### Instrucción de trabajo 1
Copia sin cambios el fragmento del texto sobre los recipientes de acero inoxidable que va desde "Maneja el volumen." hasta "batido de proteínas.", ambos incluidos.
### Instrucción de trabajo 2
Responde brevemente, a partir del texto sobre los recipientes de acero inoxidable:
(a) ¿Qué acero de calidad alimentaria se nombra?
(b) ¿Qué dos defectos del plástico se mencionan antes de la duda sobre los recalentamientos?
(c) ¿Qué mancha y qué olor se citan como ausentes tras la limpieza?

Si controlas lo que comes, tus recipientes son parte del sistema. Contienen las porciones que mediste, la preparación que hiciste el domingo, la razón por la que el miércoles sigues el plan.
El plástico socava eso silenciosamente. Se mancha, retiene olores y, tras varios recalentamientos, no estás seguro de qué está pasando del plástico a tu pollo con arroz. El acero inoxidable elimina las conjeturas.
Es no reactivo. El acero 304 de calidad alimentaria no libera sustancias, ni con marinadas ácidas ni tras estar días en el refrigerador. Los macronutrientes que porcionaste son los que consumes.
Maneja el volumen. Cocina en lote una vez, porciona en acero y los recipientes resisten el uso diario durante años. Sin deformaciones, sin opacidad, sin esquinas agrietadas después de un mes.
Mantiene la comida más fría por más tiempo. Útil cuando tus comidas están en una bolsa de gimnasio entre sesiones.
Se limpia completamente. Sin manchas de cúrcuma ni olores a batido de proteínas.

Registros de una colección
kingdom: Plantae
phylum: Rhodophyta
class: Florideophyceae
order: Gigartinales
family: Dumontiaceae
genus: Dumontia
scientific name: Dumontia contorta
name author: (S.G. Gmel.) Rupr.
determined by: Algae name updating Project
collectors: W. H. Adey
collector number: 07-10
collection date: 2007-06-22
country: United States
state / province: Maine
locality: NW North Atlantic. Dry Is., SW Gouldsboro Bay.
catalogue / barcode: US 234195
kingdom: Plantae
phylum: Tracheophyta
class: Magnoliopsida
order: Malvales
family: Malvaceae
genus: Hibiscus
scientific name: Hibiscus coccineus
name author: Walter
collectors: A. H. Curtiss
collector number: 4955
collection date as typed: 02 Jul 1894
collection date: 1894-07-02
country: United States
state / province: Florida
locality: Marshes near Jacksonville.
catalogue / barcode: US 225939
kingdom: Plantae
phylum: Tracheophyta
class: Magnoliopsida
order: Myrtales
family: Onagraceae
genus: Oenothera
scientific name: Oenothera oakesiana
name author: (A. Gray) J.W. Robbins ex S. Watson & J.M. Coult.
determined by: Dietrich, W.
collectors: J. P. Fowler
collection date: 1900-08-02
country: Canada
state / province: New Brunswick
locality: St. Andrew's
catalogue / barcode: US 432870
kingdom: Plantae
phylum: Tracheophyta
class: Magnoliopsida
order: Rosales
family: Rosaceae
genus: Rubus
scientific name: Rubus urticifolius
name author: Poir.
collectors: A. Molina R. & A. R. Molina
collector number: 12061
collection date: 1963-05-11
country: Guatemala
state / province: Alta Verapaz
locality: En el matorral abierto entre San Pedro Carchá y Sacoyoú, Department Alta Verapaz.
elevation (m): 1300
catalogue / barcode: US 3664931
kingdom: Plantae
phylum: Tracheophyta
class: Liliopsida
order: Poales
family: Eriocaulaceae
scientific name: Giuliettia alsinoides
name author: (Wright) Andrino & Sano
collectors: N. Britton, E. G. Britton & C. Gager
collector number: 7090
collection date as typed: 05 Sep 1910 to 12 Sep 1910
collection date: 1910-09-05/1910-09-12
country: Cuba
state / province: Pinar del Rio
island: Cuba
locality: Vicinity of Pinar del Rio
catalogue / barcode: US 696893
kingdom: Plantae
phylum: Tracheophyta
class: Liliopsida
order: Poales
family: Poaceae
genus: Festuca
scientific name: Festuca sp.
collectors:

### Área de respuesta 1
Maneja el volumen. Cocina en lote una vez, porciona en acero y los recipientes resisten el uso diario durante años. Sin deformaciones, sin opacidad, sin esquinas agrietadas después de un mes.
Mantiene la comida más fría por más tiempo. Útil cuando tus comidas están en una bolsa de gimnasio entre sesiones.
Se limpia completamente. Sin manchas de cúrcuma ni olores a batido de proteínas.

### Área de respuesta 2
(a) El acero 304.
(b) Se mancha y retiene olores.
(c) Las manchas de cúrcuma y los olores a batido de proteínas.